═══ Given entries

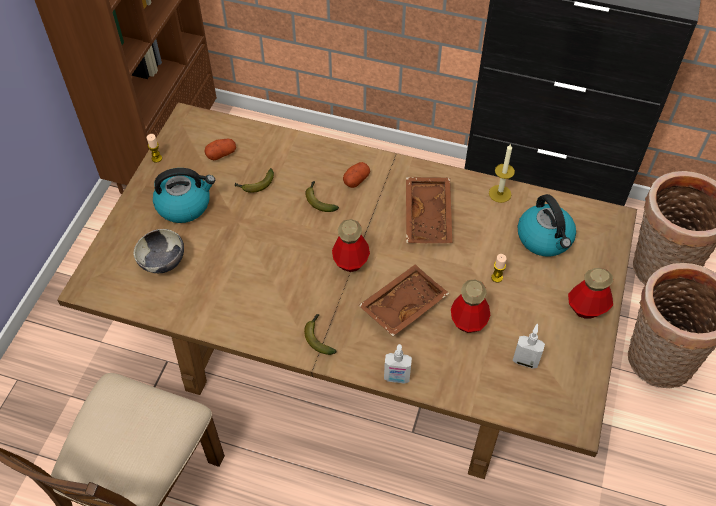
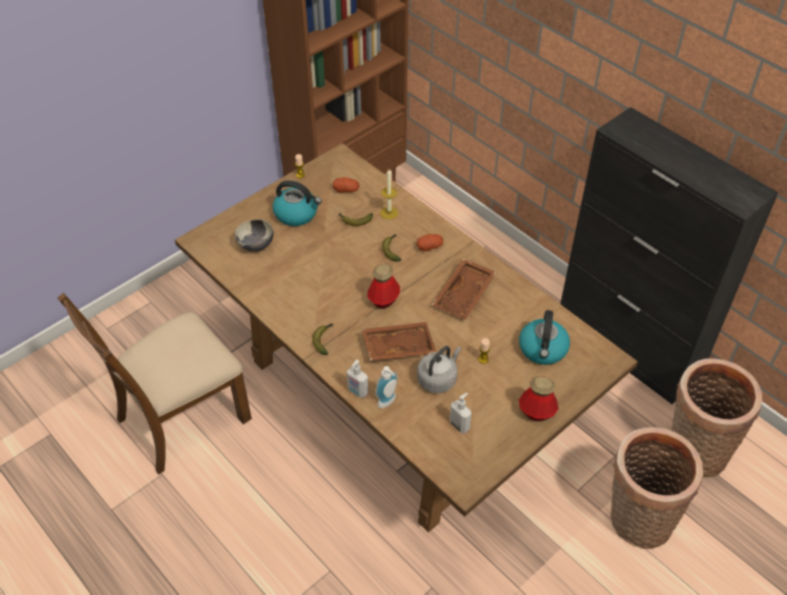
camera: 30 degrees right, 5 degrees down
bottle [451,280,490,333] -> grey kettle [417,346,461,393]
candle [489,143,515,203] -> candle moved to [380,170,398,220]
none -> soap dispenser [375,366,398,408]

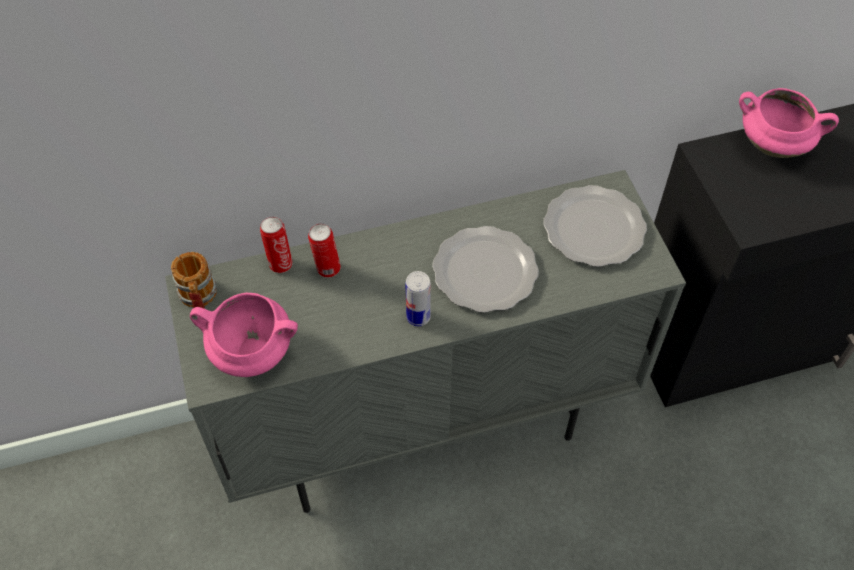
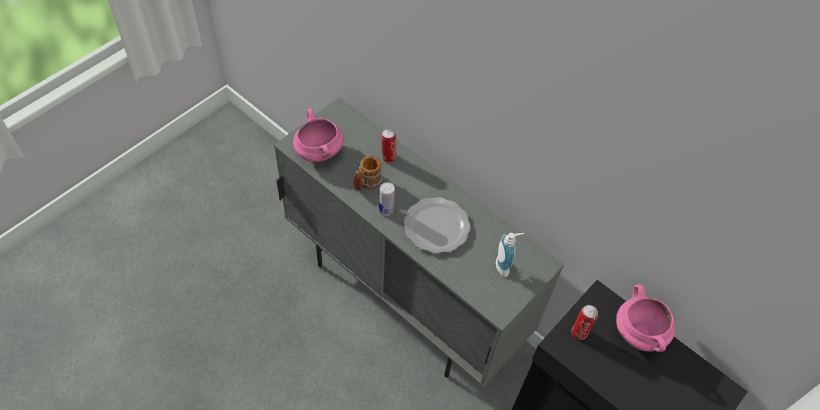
camera: 55 degrees right, 0 degrees up
mug [171,252,217,309] -> mug moved to [353,156,383,190]
can [260,216,293,273] -> can moved to [571,305,598,340]
plate [543,185,647,267] -> soap dispenser [496,233,524,277]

══════

> **Exercise instructions**
Set down word for word each line from the one containing "bottle [451,280,490,333] ->" through the end of the material, and keep the pictures out of it.

> **Output for this exercise**
bottle [451,280,490,333] -> grey kettle [417,346,461,393]
candle [489,143,515,203] -> candle moved to [380,170,398,220]
none -> soap dispenser [375,366,398,408]

camera: 55 degrees right, 0 degrees up
mug [171,252,217,309] -> mug moved to [353,156,383,190]
can [260,216,293,273] -> can moved to [571,305,598,340]
plate [543,185,647,267] -> soap dispenser [496,233,524,277]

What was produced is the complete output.